- Directed by: Collin Friesen
- Written by: Collin Friesen
- Produced by: Kyle Bornais Tony Wosk
- Starring: Justin Bartha Bruce Greenwood Inbar Lavi Kevin McDonald
- Cinematography: Charles Lavack
- Edited by: Joni Church
- Music by: Shawn Pierce
- Production companies: Farpoint Films Middle Child Films
- Distributed by: Incendo Productions
- Release date: September 21, 2018 (CIFF);
- Running time: 100 minutes
- Country: Canada
- Language: English

= Sorry for Your Loss (film) =

2018 Canadian film

Sorry for Your Loss is a 2018 Canadian black comedy film, directed by Collin Friesen.

The film stars Justin Bartha as Ken Wall, a frustrated marketing executive who is ambivalent about the fact that his wife Lori (Inbar Lavi) has just given birth to their first child. When he receives news that his father has died, he travels home to Winnipeg for the funeral with hopes of inheriting money he can use to quit his job and pursue his dream of opening his own gastropub, only to learn upon arrival that his father's will stipulates that he will only inherit the money if he successfully scatters his father's ashes in the middle of IG Field.

The cast also includes Bruce Greenwood as Jeff Steadman, the executor of Ken's father's will; Kevin McDonald as Ken's father's lawyer Vince Kendall; and Lolita Davidovich as Ken's mother Eve. Sandrine Holt and Darrin Rose also appear in supporting roles.

The film was shot in Winnipeg in 2017, and premiered at the Calgary International Film Festival in 2018. It opened commercially in May 2019.

==Critical response==
Andrew Parker of TheGATE.ca gave the film a mixed review, writing that "Sorry for Your Loss is the kind of movie where one can see that the actors are seasoned and well directed, but that not much thought was put into how the film itself should function visually or emotionally." He praised the main performances, writing that "whenever Bartha is paired alongside Greenwood or Lavi (which is thankfully frequent), Sorry for Your Loss gives a hint of what this could’ve been like with a more thoroughly workshopped script."
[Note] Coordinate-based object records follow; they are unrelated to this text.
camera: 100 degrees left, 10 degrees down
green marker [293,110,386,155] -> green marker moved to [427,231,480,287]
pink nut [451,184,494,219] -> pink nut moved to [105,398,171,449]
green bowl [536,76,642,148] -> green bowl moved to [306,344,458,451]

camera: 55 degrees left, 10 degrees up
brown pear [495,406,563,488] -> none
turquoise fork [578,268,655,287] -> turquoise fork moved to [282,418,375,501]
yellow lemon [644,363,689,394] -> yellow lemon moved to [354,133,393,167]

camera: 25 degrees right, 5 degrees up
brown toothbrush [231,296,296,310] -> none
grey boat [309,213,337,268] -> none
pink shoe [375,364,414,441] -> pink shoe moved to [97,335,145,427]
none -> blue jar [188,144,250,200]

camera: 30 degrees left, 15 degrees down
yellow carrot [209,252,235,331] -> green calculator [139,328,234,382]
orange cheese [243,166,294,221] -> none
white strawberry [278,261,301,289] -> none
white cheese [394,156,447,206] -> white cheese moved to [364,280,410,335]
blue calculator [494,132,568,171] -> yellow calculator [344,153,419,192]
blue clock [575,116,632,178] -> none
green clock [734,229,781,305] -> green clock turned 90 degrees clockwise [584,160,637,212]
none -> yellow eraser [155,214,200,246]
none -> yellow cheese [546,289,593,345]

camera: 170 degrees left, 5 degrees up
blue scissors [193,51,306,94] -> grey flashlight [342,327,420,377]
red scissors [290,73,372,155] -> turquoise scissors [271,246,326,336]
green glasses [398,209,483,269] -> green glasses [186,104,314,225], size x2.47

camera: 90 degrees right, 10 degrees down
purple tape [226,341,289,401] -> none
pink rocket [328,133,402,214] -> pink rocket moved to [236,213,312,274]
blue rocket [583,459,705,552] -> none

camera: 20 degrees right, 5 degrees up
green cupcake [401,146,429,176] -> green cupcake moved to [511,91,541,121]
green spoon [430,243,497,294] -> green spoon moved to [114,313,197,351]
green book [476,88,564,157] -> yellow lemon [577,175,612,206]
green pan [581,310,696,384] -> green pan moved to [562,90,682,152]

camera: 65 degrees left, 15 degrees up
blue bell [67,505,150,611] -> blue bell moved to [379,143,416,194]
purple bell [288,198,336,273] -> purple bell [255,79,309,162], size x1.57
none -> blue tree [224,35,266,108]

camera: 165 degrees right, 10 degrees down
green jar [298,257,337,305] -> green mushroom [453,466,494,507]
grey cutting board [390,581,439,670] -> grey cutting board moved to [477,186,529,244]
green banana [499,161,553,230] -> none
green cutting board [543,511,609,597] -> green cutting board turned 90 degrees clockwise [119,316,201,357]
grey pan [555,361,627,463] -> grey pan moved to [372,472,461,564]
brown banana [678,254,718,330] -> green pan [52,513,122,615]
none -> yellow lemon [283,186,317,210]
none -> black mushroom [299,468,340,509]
For Original Cin, Jim Slotek wrote that "In Sorry for Your Loss, a pretty sizable character transformation must happen in the course of 90 minutes. A Christmas Carol notwithstanding, it’s hard to imagine any single experience, no matter how transformative, that can turn you from someone who is “dead inside” to someone who stops and smells the roses. It’s pure expediency, and a bit of a character cheat, rendering the ending unsatisfying and too neat. That said, Sorry for Your Loss is an entertaining, banter-filled take on the straight-line from our parents to ourselves, one that grows on you after viewing.

FilmInk praised the film for its heartfelt exploration of grief and the human experience. It commends the strong performances, particularly from the lead actors, and notes the film's ability to balance poignant moments with a touch of humor. The reviewer highlights the well-crafted narrative that delves into the complexities of loss, family dynamics, and personal growth. The film is described as emotionally resonant and thought-provoking, offering a genuine and authentic portrayal of the grieving process. Overall, the review suggests that "Sorry for Your Loss" is a touching and well-executed film that effectively navigates the delicate terrain of loss and healing.

==Awards==
The film received three Canadian Comedy Award nominations at the 19th Canadian Comedy Awards in 2019, for Best Feature Film, Best Performance in a Feature Film (Greenwood) and Best Writing in a Feature Film (Friesen).